First create an Explicit Dynamics system in the Workbench Project Schematic. Open the Properties for the Geometry cell and set the Analysis Type under Advanced Geometry Options to 2D, and create or import an appropriate geometry. For simple 1D wedge analyses consisting of a sphere of explosive surrounded by the ambient material, a sample geometry has been provided with in %AWP_ROOT212%\aisol \Samples\AUTODYN. To use the sample geometry, import the file 1D_wedge_geometry_for_blast.agdb. To change the radius of the explosive material, or the blast radius, modify the parameters ExplosiveMaterialRadius or BlastRadius in DesignModeler.
If you need to create your own geometry, it is important to understand that the geometry of the virtual MME wedge domain that will be created in the Explicit Dynamics solver. This is because the created bodies designed to fill this virtual MME domain must cover the virtual MME domain completely (else there will be void regions).
The wedge domain created in the solver will begin at the global origin and will run along the axis of symmetry (see the following note). The wedge has an angle of 10 degrees. The bodies with Reference Frame set to Eulerian (Virtual) must cover this region in space. An example of an appropriate geometry is shown in Figure 20.1: Appropriate Geometry for a 1D Wedge Analysis.
Note: For users familiar with the Autodyn user interface, in Autodyn 2D axisymmetric models, the axis of symmetry lies along the global X-axis. This is contrary to 2D axisymmetric models in Mechanical, where the axis of symmetry lies along the global Y-axis. Therefore, all Explicit Dynamics 2D axisymmetric models created in Mechanical must be set up assuming the axis of symmetry is along the global Y-axis. This is appropriately handled in the Explicit Dynamics solver by performing a coordinate transformation so that the axis of symmetry is mapped onto the global X-axis.
The geometry that makes up the wedge consists of two bodies: one to model the explosive (the smaller green colored body), and the other to model the ambient material in which the explosion is taking place (the larger brown colored body). Be sure that these two bodies do not overlap; otherwise the fill into the Eulerian domain may not be as expected. The coordinate system displayed is the Global Coordinate System. Note how the wedge is aligned with the global Y axis, and that the two bodies together effectively form a sector of a circle centered at the global origin with a 10 degree angle at the center of the sector.

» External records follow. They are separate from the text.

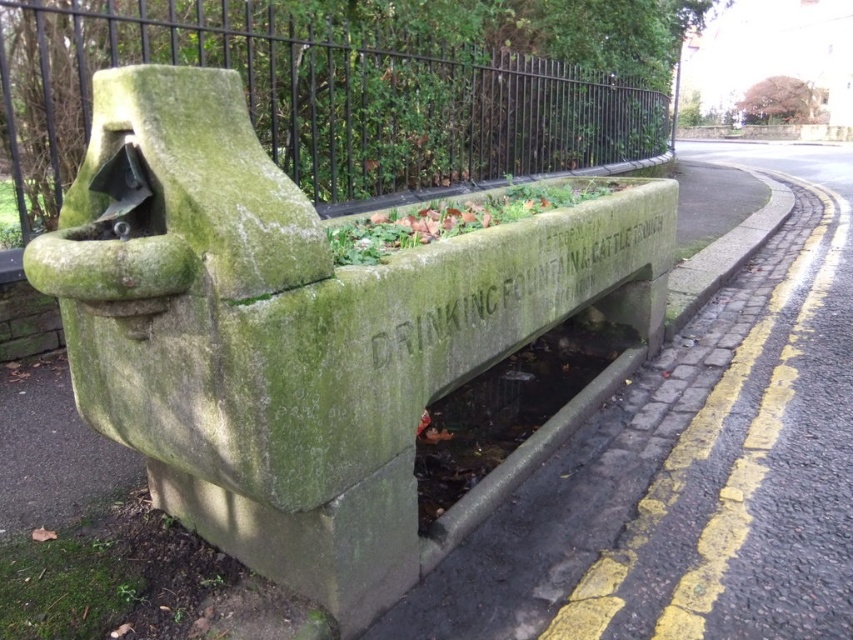
Who is positioned more to the left, green stone drinking fountain at lower center or green stone fence at upper left?

Positioned to the left is green stone fence at upper left.

Is green stone drinking fountain at lower center in front of green stone fence at upper left?

Yes, green stone drinking fountain at lower center is in front of green stone fence at upper left.

Find the location of `green stone drinking fountain at lower center`. green stone drinking fountain at lower center is located at coordinates (692, 467).

This screenshot has width=853, height=640. In order to click on green stone drinking fountain at lower center in this screenshot , I will do `click(692, 467)`.

Does green mossy stone drinking fountain at center come behind green stone fence at upper left?

No, it is in front of green stone fence at upper left.

Who is higher up, green mossy stone drinking fountain at center or green stone fence at upper left?

Positioned higher is green stone fence at upper left.

Where is `green mossy stone drinking fountain at center`? Image resolution: width=853 pixels, height=640 pixels. green mossy stone drinking fountain at center is located at coordinates (305, 333).

Can you confirm if green mossy stone drinking fountain at center is positioned to the left of green stone drinking fountain at lower center?

Correct, you'll find green mossy stone drinking fountain at center to the left of green stone drinking fountain at lower center.

Does green mossy stone drinking fountain at center appear over green stone drinking fountain at lower center?

Actually, green mossy stone drinking fountain at center is below green stone drinking fountain at lower center.

Where is `green mossy stone drinking fountain at center`? This screenshot has width=853, height=640. green mossy stone drinking fountain at center is located at coordinates (305, 333).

The shape shown here will also be the shape of the MME domain.
Once the geometry has been created or imported, the remainder of the model can be set up in Mechanical.

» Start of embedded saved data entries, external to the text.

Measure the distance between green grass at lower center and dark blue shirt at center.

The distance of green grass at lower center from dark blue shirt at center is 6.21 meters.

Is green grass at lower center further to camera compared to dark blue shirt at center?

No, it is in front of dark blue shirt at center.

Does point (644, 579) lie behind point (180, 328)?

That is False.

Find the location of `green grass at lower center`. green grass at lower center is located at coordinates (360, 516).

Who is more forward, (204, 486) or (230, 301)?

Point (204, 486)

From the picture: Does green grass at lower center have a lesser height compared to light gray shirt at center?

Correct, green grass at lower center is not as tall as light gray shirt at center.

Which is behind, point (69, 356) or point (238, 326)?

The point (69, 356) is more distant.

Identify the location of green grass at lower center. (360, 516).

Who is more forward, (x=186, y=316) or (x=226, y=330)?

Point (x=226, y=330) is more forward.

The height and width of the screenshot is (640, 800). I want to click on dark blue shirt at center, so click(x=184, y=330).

For a 1D wedge analysis, the 2D Behavior of the Geometry must be set to axisymmetric. The bodies need to have the Reference Frame set to Eulerian (Virtual).
You should delete all objects under the Connections folder, including Contact Regions and Body Interaction objects, since the analysis will be purely Eulerian.
Generate the mesh. The default mesh settings should be sufficient.
Insert a Detonation Point at X = 0, Y = 0.
Set the Analysis Settings:
Step Controls:
Time Step Safety Factor = 0.6666.
Solver Controls:
Detonation Burn Type = Program Controlled (for 2D analyses, this defaults to Direct) or Direct.
Euler Domain Controls:
Domain Type = Wedge.
Minimum Y Coordinate = 0. M.
Y Dimension - set to blast radius.
Total Cells - set the total number of cells along the wedge. The resulting cell size will be the Y Dimension divided by the Total Cells. Note that the more cells, the more accurate the simulation, but the longer the run-time. It is recommended that the cell size is such that there are at least 10 cells across the radius of the explosive material.
Note: No grading of the mesh has been exposed at release 2024 R2. This is being considered for a future release.
Output Controls:
Output Remap File – Set this to Program Controlled or On to trigger the output of data files (.fil file format) to be used to remap the solution into a 3D analysis. The frequency of the data files produced is the same frequency as the result file output. The files produced are named remap_{cycle}.fil, where cycle is the cycle number that the data file is produced.
You can set Output Remap Files to On for other Eulerian domain types as long as the 2D Behavior is set to Axisymmetric; otherwise no remap files will be output (Program Controlled regulates this behavior as well).
If there are no Euler domains present in the model, setting Output Remap Files to On is ignored (a warning message is generated).
Prior to using any generated data files for remapping, you should inspect the results in order to ensure that the blast wave has not reached the extents of the wedge at the cycle where the results will be transferred during the remapping. This can be done by inserting User Defined results for variables such as PRESSURE or INT_ENERGYALL, or by adding Pressure or Energy trackers.